Baca juga:Foto-foto Keren Kampung Heritage Perkebunan Belanda di Gumitir-Jawa Timur
Saat ingin meminum kopi yang mulai hangat di tatakan, kembali nada dering hape jadul berbunyi. Kali ini yang muncul bukan gambar perpesanan, tetapi simbol telepon dari kakak kandung perempuan satu-satunya.

Sabtu malam, nada dering di hape jadul kembali berbunyi. Melupakan sejenak pekerjaan rutin yang harus disiapkan oleh profesi bernama guru. Profesi yang cara kerjanya memang tidak mengenal tempat dan harus dirampungkan di waktu yang tepat.

Jelas terlihat di layar hape, pesan pendek kembali masuk. Maklum, tahun 2006 Masehi belum mengenal Whatsapp. Aplikasi layanan bertukar pesan dan panggilan dengan bermacam fitur yang semakin canggih.

Pesan pendek dan jelas terbaca untuk segera pulang ke Banyuwangi. Menyempatkan waktu di sela kesibukan kerja untuk menjenguk bibi (adik kandung ibu) yang sakit keras. Sudah beberapa hari kembali menjalani rawat inap di rumah sakit.

Baca juga:Minyak Goreng Curah, Akankah Tetap Ada dan Murah?

Mengingat istri masih sakit flu, hari Minggu segera menyempatkan pulang ke Banyuwangi sendirian. Berangkat jam lima pagi dengan bersepeda motor.

Sepanjang perjalanan yang ada di ingatan hanyalah sosok bibi. Sosok wanita mulia yang pernah tulus menerima setiap keluarga dan tamu saat berkunjung ke rumahnya.
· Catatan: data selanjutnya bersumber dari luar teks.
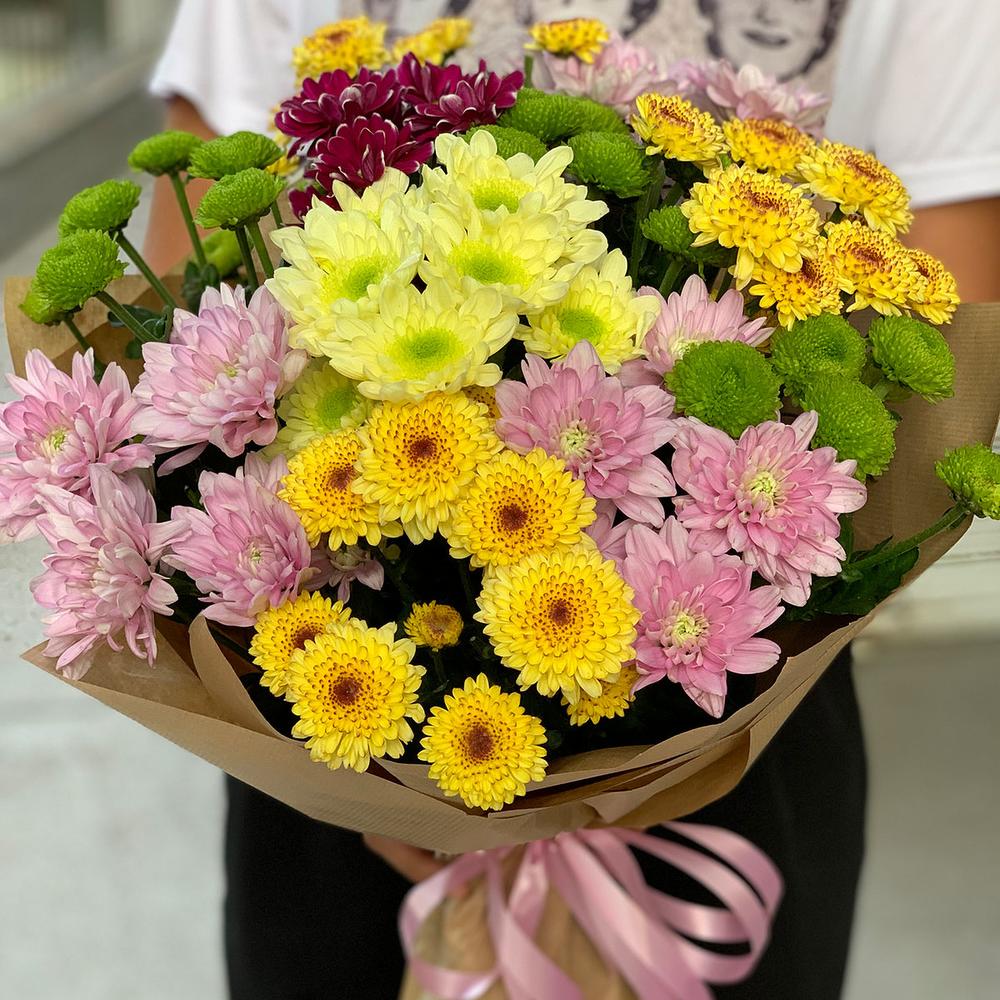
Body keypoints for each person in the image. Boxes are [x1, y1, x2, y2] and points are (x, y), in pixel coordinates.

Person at [145, 2, 1000, 997]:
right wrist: (381, 782)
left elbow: (935, 358)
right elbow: (187, 295)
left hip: (735, 730)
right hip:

Rasa ingin segera sampai di Banyuwangi tak terbendung. Rindu orang tua, rindu keluarga besar, dan ingin segera menjenguk bibi yang sakit seakan menghiasi sepanjang perjalanan.

Baca juga:Puan-Ganjar di Pilpres 2024, Koalisi Dapat Apa?
Sesampai di jalanan berkelok naik dan turun Gumitir, udara dingin semakin terasa. Maklum, rintik gerimis mulai turun saat memasuki Hutan Gumitir.

Di rest area “Watu Gudang” akhirnya menyempatkan untuk istirahat sejenak mengendorkan urat. Sembari tak lupa memesan secangkir kopi panas untuk mengurangi rasa dingin yang semakin menusuk.

Aroma nikmat secangkir kopi kuat terasa saat hadir di depanku. Melupakan sejenak penat perjalanan melewati Kabupaten Lumajang dan Kabupaten Jember. Tak sabar untuk segera dituang ke tatakan agar cepat hangat.

Baca juga:Foto-foto Keren Kampung Heritage Perkebunan Belanda di Gumitir-Jawa Timur
Saat ingin meminum kopi yang mulai hangat di tatakan, kembali nada dering hape jadul berbunyi. Kali ini yang muncul bukan gambar perpesanan, tetapi simbol telepon dari kakak kandung perempuan satu-satunya.